Provided text ::
____________________

Agency — a derivation

Four attempts, a categorical pivot, and the system-level definition

October 23, 2025

This is the derivation companion (Post 1b) to the agency post (Post 1). That post states the result — $K_{system}$, the system-level agency definition — and shows how it behaves on the failure modes of competing objectives (utilitarian sum, negative utilitarianism, Rawlsian maximin). This post walks the path that produced the definition: four attempts at scoring an individual’s agency, the failure that forces a categorical move, and the system-level definition that follows.

It exists separately because the derivation is interesting on its own terms. The dead ends teach things the final definition doesn’t. Read it if you want the reasoning; skip it if you want the result.

Where in the series: $K_{system}$ is the candidate aggregation target proposed by the procedural framework (Post 0). Whether mechanisms exist that approximate it is the work of Post 2. What pursues the target once specified is the work of Post 3. Readers wanting the empirical motivation for the whole project should start with the why-care post.

The search for a formal definition: an example with commuters

To make this concrete, let’s use a simple multi-agent universe: a city grid with commuters. We will start by trying to define an individual’s agency.

____________________

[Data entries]
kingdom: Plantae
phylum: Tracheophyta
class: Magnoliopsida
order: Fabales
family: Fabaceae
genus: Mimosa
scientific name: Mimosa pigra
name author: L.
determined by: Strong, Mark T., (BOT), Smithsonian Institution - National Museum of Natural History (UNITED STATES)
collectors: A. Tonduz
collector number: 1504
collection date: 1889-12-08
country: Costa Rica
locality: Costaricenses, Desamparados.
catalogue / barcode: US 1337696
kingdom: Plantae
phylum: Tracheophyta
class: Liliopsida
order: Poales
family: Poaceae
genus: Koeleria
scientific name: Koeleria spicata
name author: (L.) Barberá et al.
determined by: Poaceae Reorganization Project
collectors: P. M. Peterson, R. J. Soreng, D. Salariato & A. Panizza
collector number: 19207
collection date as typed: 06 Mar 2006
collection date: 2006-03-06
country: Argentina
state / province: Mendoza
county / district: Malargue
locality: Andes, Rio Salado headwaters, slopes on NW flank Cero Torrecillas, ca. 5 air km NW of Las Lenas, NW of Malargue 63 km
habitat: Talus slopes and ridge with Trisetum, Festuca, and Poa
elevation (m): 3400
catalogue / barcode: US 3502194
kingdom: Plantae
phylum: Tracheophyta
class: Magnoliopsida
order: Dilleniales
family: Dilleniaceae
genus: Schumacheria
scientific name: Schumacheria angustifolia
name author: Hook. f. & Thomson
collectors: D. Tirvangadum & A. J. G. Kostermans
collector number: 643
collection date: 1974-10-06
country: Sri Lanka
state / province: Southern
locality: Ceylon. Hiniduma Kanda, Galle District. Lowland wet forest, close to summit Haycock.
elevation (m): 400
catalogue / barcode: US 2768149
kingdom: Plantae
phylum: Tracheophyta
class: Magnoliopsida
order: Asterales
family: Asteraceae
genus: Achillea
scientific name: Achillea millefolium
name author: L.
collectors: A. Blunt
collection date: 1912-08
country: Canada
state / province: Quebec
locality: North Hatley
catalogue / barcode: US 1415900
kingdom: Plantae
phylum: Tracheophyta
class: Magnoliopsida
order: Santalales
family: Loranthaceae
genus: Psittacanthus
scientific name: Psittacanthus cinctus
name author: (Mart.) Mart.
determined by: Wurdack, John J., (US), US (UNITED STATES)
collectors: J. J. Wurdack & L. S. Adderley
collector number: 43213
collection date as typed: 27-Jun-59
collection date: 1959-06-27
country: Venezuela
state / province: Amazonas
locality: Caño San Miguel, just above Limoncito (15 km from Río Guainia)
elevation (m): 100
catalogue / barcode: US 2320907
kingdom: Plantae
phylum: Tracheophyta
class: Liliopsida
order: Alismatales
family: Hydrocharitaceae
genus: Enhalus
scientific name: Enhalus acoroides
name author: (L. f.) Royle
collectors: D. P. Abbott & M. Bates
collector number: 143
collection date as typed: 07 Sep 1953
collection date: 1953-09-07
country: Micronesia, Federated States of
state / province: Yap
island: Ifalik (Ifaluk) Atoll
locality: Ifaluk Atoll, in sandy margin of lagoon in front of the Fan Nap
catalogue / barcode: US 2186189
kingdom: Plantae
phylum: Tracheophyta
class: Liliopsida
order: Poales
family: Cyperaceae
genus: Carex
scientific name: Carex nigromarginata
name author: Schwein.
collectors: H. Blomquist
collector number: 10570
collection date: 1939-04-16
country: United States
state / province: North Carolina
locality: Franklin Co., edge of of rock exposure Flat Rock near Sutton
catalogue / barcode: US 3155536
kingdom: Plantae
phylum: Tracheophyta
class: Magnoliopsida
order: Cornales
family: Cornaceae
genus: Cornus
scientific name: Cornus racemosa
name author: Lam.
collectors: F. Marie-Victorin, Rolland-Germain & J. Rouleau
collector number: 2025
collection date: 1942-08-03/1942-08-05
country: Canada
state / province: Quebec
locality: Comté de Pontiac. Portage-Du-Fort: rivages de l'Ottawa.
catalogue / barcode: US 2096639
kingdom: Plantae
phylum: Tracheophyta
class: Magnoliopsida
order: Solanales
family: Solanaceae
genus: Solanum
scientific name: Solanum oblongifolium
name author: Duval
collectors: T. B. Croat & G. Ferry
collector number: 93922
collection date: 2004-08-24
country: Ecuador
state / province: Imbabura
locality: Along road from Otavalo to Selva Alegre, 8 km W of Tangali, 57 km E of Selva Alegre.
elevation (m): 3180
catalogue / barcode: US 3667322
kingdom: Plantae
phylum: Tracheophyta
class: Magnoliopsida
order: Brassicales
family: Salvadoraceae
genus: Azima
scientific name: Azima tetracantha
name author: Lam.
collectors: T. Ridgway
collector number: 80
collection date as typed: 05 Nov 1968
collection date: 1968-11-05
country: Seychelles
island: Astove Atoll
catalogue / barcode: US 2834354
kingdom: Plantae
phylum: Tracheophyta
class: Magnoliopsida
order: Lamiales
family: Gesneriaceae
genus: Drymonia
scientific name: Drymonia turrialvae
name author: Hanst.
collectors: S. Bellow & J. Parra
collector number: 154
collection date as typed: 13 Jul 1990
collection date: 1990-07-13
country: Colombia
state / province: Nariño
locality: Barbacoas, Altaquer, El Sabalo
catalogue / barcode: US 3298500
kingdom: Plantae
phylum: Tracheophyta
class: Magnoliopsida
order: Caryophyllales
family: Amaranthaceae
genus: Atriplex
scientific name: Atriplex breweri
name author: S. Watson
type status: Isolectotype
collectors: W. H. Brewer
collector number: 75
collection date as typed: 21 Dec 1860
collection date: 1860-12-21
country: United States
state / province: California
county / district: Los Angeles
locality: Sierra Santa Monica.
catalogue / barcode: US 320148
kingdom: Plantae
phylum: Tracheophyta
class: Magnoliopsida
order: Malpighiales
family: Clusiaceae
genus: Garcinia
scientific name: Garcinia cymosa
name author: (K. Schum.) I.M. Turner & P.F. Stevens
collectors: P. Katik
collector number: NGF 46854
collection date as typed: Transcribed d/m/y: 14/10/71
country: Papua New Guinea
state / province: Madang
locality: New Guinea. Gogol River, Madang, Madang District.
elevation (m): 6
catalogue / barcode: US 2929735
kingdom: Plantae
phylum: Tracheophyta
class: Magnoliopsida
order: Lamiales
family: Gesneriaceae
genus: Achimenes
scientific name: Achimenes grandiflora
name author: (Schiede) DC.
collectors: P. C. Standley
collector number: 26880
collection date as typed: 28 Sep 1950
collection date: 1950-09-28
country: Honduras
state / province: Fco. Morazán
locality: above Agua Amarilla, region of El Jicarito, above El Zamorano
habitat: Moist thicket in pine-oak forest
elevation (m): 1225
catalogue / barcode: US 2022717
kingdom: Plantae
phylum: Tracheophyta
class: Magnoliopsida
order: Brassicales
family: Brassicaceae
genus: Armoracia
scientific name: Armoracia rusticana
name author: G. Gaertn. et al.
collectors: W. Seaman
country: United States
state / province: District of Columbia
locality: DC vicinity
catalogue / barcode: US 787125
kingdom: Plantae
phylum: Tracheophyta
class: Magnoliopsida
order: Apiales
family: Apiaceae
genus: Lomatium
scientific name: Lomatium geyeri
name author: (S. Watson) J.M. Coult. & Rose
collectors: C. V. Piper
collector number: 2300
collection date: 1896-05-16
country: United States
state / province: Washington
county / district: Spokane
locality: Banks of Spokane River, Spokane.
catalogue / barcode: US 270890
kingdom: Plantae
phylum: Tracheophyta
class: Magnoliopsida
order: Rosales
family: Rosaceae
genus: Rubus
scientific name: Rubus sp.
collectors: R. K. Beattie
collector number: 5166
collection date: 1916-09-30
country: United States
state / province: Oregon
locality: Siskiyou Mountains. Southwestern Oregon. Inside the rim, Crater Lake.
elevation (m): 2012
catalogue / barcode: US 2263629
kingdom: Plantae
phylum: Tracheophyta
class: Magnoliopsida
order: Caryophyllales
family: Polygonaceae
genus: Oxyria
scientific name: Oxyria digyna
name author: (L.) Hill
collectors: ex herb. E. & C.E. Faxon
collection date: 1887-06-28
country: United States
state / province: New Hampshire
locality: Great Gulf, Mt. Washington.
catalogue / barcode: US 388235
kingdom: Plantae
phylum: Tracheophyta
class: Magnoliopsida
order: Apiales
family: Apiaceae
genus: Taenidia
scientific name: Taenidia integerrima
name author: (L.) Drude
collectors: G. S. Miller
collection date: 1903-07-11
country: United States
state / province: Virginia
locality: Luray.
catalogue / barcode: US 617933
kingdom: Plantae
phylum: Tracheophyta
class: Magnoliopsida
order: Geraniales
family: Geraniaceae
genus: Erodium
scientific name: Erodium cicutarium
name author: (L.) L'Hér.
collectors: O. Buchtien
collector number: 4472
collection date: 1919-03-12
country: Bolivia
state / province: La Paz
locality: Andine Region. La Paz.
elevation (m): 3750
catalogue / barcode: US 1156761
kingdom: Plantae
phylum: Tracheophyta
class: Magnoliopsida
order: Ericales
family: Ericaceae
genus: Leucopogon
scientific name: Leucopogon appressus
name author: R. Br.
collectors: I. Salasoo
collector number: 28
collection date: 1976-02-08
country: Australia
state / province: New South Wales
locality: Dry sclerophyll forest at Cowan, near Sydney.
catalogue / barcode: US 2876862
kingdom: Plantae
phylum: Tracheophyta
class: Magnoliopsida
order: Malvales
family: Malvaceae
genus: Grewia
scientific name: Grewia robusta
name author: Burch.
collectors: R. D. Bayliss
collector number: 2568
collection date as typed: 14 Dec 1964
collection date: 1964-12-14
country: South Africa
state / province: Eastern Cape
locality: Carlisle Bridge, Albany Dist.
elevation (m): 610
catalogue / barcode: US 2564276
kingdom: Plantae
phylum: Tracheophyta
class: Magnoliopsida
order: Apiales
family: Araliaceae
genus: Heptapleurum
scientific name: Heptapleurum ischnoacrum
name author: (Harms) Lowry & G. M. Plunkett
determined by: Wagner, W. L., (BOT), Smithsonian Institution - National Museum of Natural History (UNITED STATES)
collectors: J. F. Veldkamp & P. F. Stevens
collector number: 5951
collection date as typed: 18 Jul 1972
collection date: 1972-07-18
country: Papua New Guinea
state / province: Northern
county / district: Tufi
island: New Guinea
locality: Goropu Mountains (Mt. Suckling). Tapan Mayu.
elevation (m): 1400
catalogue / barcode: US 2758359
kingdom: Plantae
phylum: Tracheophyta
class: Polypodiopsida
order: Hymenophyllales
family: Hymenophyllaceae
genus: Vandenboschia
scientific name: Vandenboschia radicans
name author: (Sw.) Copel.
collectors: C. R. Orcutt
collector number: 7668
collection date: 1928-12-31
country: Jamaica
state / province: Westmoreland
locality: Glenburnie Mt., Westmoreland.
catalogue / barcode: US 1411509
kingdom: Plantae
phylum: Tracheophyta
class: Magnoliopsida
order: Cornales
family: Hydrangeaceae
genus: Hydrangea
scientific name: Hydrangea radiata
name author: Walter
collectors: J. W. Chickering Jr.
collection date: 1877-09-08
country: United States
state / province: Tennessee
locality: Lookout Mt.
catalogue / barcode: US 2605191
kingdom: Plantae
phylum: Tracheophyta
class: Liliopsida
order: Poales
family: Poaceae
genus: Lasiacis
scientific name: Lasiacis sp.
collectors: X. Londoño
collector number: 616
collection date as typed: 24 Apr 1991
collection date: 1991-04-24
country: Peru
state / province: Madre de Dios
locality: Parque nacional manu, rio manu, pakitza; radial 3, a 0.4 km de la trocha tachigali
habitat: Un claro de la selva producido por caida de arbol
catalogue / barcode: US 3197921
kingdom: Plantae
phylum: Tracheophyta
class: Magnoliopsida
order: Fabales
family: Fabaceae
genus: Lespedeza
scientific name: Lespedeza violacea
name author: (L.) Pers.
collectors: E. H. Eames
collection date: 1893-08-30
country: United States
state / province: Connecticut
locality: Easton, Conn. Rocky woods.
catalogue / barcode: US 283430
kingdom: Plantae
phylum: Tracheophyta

____________________

Directions for this task ::
Reproduce the part of the agency post that starts at "Agency — a derivation" and ends after "definition that follows.", swapping "utilitarian sum" for "total utilitarianism". Rely on the agency post alone.

Output of the exercise ::
Agency — a derivation

Four attempts, a categorical pivot, and the system-level definition

October 23, 2025

This is the derivation companion (Post 1b) to the agency post (Post 1). That post states the result — $K_{system}$, the system-level agency definition — and shows how it behaves on the failure modes of competing objectives (total utilitarianism, negative utilitarianism, Rawlsian maximin). This post walks the path that produced the definition: four attempts at scoring an individual’s agency, the failure that forces a categorical move, and the system-level definition that follows.